▸ Objetivo 1
Responda às perguntas seguintes com base no excerto sobre a crise capitalista.
(a) Onde tem sede a Organização Internacional do Trabalho?
(b) Quantos trabalhadores em todo o mundo a OIT prevê que perderão o emprego até finais de 2009?
(c) Depois de que acontecimento os bancos centrais dos três centros imperialistas abandonaram o mito neoliberal?

▸ Excerto selecionado
John Catalinotto
A Crise capitalista, que surgiu com o rebentamento da bolha imobiliária e a subsequente ameaça de bancarrota nos Estados Unidos, estendeu-se a todo o mundo. A Europa e o Japão imperialistas estão igualmente metidos num declive económico. A menos que sejam capazes de efectivamente resistir, espera-se que os povos do «Sul» sejam os que mais sofrerão com a redução do comércio, dos preços das matérias-primas e do encerramento das fábricas. Esta comunicação, no entanto, centra-se nas alterações que acontecerão nos Estados Unidos, no seu impacto sobre os trabalhadores e as nações oprimidas que vivem na prisão estadounidense das nacionalidades. Também examinaremos como a crise cria a possibilidade de um ressurgimento da luta dos trabalhadores nos Estados Unidos, como não acontecia há quase 70 anos. Esta luta exigirá uma mudança drástica nas lideranças dos sindicatos, uma alteração que teria impacte em todo o mundo. Os afro-americanos, os trabalhadores e os trabalhadores latinos, os imigrantes e as mulheres trabalhadoras terão um papel essencial na nova liderança.
Pela primeira vez desde a Segunda Guerra Mundial, as economias do Japão, da Europa Ocidental e Estados Unidos estão a sofrer recessões simultâneas, isto é, vão acontecer sucessivas e periódicas diminuições da produção. Todos os dias, um qualquer grande monopólio anuncia novos despedimentos ou o encerramento de fábricas à escala internacional. A Organização Internacional do Trabalho (OIT), com sede em Genebra (Suiça), prevê que mais 18 a 30 milhões trabalhadores em todo o mundo perderão o seu emprego até finais de 2009.
Depois da semi-derrocada financeira de Setembro de 2008, os bancos centrais dos três centros imperialistas abandonaram o mito neoliberal de que o mercado solucionará todos os problemas. Mas, ao contrário, o sistema bancário recebeu uma injecção de fundos governamentais em dólares, euros e yenes. Enquanto aparentemente evitavam o desastre financeiro, depois da «salvação», os bancos pediram mais fundos. Apesar dessas ajudas, os bancos continuam a recusar emprestar dinheiro. Isto não foi uma simples crise financeira ou especulativa, mas uma crise capitalista de sobreprodução à escala global.

▸ Linhas a utilizar
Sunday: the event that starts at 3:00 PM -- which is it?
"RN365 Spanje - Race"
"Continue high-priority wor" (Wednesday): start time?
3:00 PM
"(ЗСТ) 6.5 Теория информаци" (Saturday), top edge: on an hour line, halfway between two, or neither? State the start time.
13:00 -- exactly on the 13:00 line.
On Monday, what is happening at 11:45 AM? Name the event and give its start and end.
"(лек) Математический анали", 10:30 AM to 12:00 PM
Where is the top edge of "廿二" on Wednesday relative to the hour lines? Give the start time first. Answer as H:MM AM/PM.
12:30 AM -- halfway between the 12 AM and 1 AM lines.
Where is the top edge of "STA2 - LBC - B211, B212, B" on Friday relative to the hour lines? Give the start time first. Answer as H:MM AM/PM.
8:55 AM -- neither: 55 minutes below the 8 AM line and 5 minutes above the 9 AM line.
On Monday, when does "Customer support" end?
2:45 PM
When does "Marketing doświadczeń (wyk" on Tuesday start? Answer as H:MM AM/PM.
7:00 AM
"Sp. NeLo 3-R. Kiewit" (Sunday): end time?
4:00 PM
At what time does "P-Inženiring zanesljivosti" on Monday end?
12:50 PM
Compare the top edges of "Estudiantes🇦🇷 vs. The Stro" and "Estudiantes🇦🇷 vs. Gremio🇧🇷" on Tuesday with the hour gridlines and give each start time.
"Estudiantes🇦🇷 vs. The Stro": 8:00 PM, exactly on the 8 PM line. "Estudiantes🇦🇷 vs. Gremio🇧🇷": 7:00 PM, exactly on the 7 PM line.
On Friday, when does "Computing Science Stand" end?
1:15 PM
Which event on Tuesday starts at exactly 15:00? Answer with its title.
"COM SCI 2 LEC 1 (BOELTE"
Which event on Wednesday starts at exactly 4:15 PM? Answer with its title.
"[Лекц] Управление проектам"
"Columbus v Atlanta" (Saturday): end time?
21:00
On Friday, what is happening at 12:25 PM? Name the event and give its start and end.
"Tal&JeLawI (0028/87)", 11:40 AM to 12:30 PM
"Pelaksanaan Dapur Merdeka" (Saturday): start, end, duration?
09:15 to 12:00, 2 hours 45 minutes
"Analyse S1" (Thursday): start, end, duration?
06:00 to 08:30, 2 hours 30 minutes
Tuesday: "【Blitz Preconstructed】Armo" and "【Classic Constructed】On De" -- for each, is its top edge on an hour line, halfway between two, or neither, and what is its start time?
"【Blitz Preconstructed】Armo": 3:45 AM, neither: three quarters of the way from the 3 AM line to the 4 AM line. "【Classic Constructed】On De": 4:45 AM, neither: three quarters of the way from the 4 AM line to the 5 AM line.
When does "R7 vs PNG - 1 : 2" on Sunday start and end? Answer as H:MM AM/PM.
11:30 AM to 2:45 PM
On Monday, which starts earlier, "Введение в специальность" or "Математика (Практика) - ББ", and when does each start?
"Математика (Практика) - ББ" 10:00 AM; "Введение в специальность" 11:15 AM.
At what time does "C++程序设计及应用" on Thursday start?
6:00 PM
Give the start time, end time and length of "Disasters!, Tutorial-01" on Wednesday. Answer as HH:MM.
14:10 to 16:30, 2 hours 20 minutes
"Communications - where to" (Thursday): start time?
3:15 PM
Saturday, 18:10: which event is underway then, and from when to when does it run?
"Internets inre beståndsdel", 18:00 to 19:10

▸ Objetivo 2
Reproduza sem qualquer alteração as linhas de leitura de calendário, desde a que contém "Which event on Tuesday" até à que contém "to 12:30 PM", incluindo ambas.

▸ Resposta completa 1
(a) Em Genebra, na Suíça.
(b) Mais 18 a 30 milhões de trabalhadores.
(c) Depois da semi-derrocada financeira de Setembro de 2008.

▸ Resposta completa 2
Which event on Tuesday starts at exactly 15:00? Answer with its title.
"COM SCI 2 LEC 1 (BOELTE"
Which event on Wednesday starts at exactly 4:15 PM? Answer with its title.
"[Лекц] Управление проектам"
"Columbus v Atlanta" (Saturday): end time?
21:00
On Friday, what is happening at 12:25 PM? Name the event and give its start and end.
"Tal&JeLawI (0028/87)", 11:40 AM to 12:30 PM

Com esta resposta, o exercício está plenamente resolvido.